Your assignment: Copy every line of text in the records below verbatim, leaving out the pictures.

Input:

= = = = =

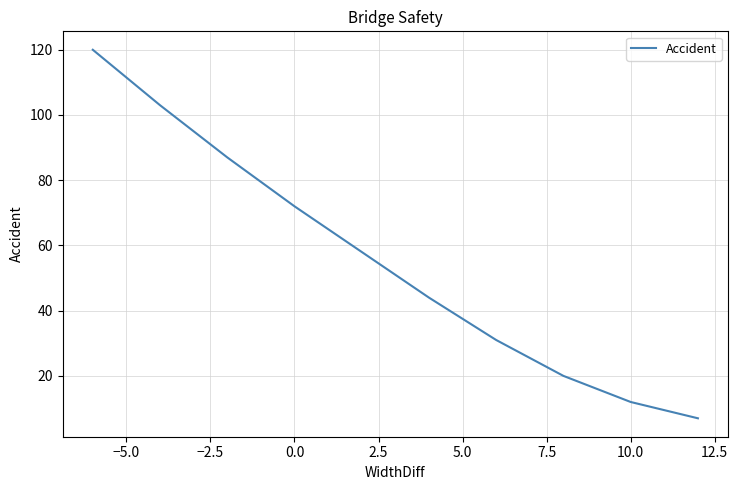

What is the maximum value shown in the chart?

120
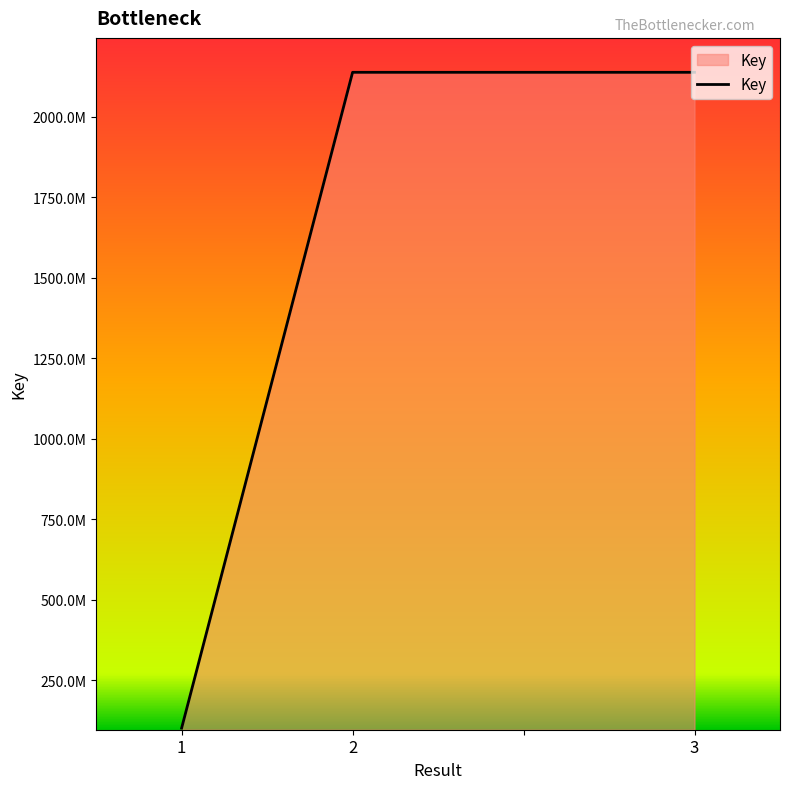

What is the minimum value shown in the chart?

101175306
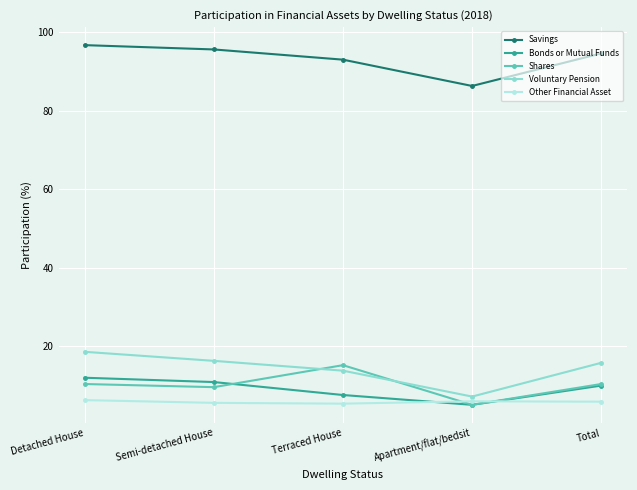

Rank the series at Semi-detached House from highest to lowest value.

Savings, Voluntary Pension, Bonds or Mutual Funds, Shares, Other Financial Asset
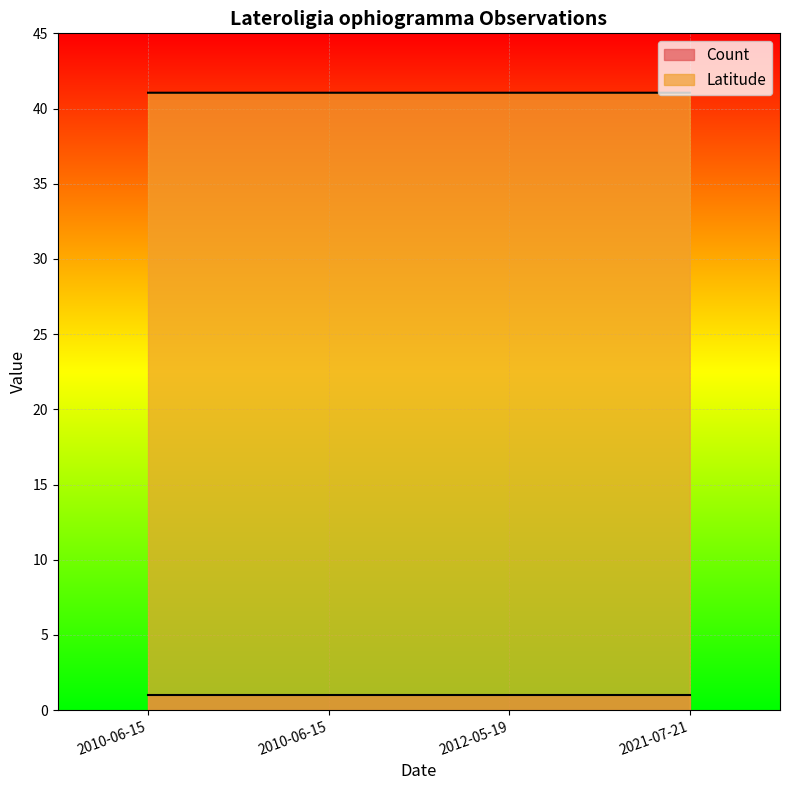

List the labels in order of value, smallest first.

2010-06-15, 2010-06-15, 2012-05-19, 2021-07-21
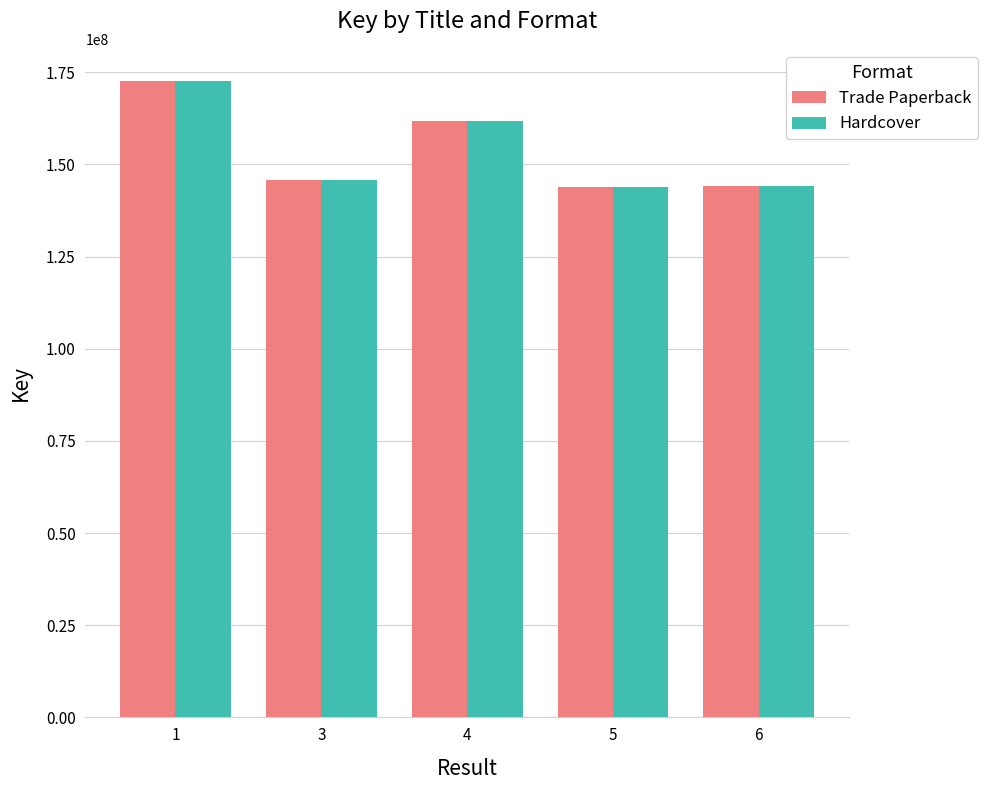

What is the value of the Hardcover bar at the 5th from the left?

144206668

= = = = =

Exercise result:
What is the maximum value shown in the chart?

120

What is the minimum value shown in the chart?

101175306

Rank the series at Semi-detached House from highest to lowest value.

Savings, Voluntary Pension, Bonds or Mutual Funds, Shares, Other Financial Asset

List the labels in order of value, smallest first.

2010-06-15, 2010-06-15, 2012-05-19, 2021-07-21

What is the value of the Hardcover bar at the 5th from the left?

144206668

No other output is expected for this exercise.